## TASK DIRECTIONS
Reproduce the listing below exactly. Pictures do not belong in the copy.

**** EXERCISE INPUT

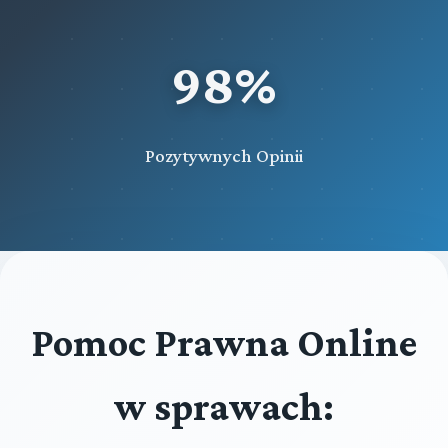
98%
Pozytywnych Opinii
Pomoc Prawna Online
w sprawach:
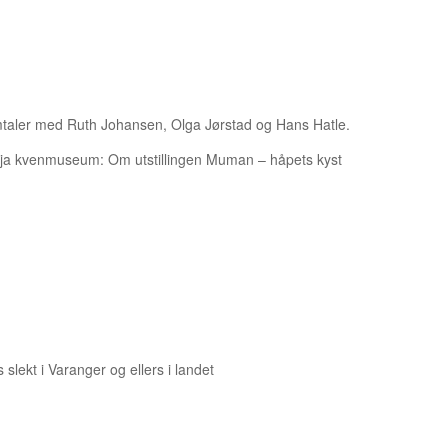
aler med Ruth Johansen, Olga Jørstad og Hans Hatle.
ija kvenmuseum: Om utstillingen Muman – håpets kyst
lekt i Varanger og ellers i landet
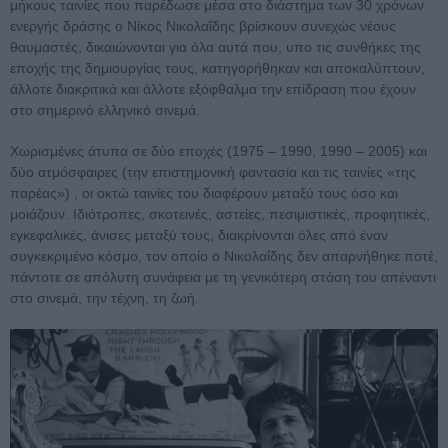
μήκους ταινίες που παρέδωσε μέσα στο διάστημα των 30 χρόνων
ενεργής δράσης ο Νίκος Νικολαΐδης βρίσκουν συνεχώς νέους
θαυμαστές, δικαιώνονται για όλα αυτά που, υπο τις συνθήκες της
εποχής της δημιουργίας τους, κατηγορήθηκαν και αποκαλύπτουν,
άλλοτε διακριτικά και άλλοτε εξόφθαλμα την επίδραση που έχουν
στο σημερινό ελληνικό σινεμά.
Χωρισμένες άτυπα σε δύο εποχές (1975 – 1990, 1990 – 2005) και
δύο ατμόσφαιρες (την επιστημονική φαντασία και τις ταινίες «της
παρέας») , οι οκτώ ταινίες του διαφέρουν μεταξύ τους όσο και
μοιάζουν. Ιδιότροπες, σκοτεινές, αστείες, πεσιμιστικές, προφητικές,
εγκεφαλικές, άνισες μεταξύ τους, διακρίνονται όλες από έναν
συγκεκριμένο κόσμο, τον οποίο ο Νικολαΐδης δεν απαρνήθηκε ποτέ,
πάντοτε σε απόλυτη συνάφεια με τη γενικότερη στάση του απέναντι
στο σινεμά, την τέχνη, τη ζωή.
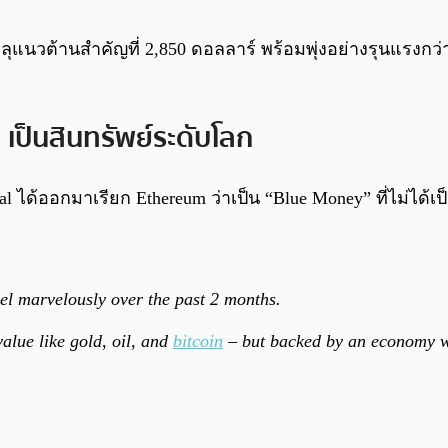
ะลุแนวต้านสำคัญที่ 2,850 ดอลลาร์ พร้อมพุ่งอย่างรุนแรงกว่
เป็นสินทรัพย์ระดับโลก
ital ได้ออกมาเรียก Ethereum ว่าเป็น “Blue Money” ที่ไม่ได
 marvelously over the past 2 months.
alue like gold, oil, and
bitcoin
– but backed by an economy wi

********

## ANSWER SPACE
98%
Pozytywnych Opinii
Pomoc Prawna Online
w sprawach:
aler med Ruth Johansen, Olga Jørstad og Hans Hatle.
ija kvenmuseum: Om utstillingen Muman – håpets kyst
lekt i Varanger og ellers i landet
μήκους ταινίες που παρέδωσε μέσα στο διάστημα των 30 χρόνων
ενεργής δράσης ο Νίκος Νικολαΐδης βρίσκουν συνεχώς νέους
θαυμαστές, δικαιώνονται για όλα αυτά που, υπο τις συνθήκες της
εποχής της δημιουργίας τους, κατηγορήθηκαν και αποκαλύπτουν,
άλλοτε διακριτικά και άλλοτε εξόφθαλμα την επίδραση που έχουν
στο σημερινό ελληνικό σινεμά.
Χωρισμένες άτυπα σε δύο εποχές (1975 – 1990, 1990 – 2005) και
δύο ατμόσφαιρες (την επιστημονική φαντασία και τις ταινίες «της
παρέας») , οι οκτώ ταινίες του διαφέρουν μεταξύ τους όσο και
μοιάζουν. Ιδιότροπες, σκοτεινές, αστείες, πεσιμιστικές, προφητικές,
εγκεφαλικές, άνισες μεταξύ τους, διακρίνονται όλες από έναν
συγκεκριμένο κόσμο, τον οποίο ο Νικολαΐδης δεν απαρνήθηκε ποτέ,
πάντοτε σε απόλυτη συνάφεια με τη γενικότερη στάση του απέναντι
στο σινεμά, την τέχνη, τη ζωή.
ะลุแนวต้านสำคัญที่ 2,850 ดอลลาร์ พร้อมพุ่งอย่างรุนแรงกว่
เป็นสินทรัพย์ระดับโลก
ital ได้ออกมาเรียก Ethereum ว่าเป็น “Blue Money” ที่ไม่ได
 marvelously over the past 2 months.
alue like gold, oil, and
bitcoin
– but backed by an economy wi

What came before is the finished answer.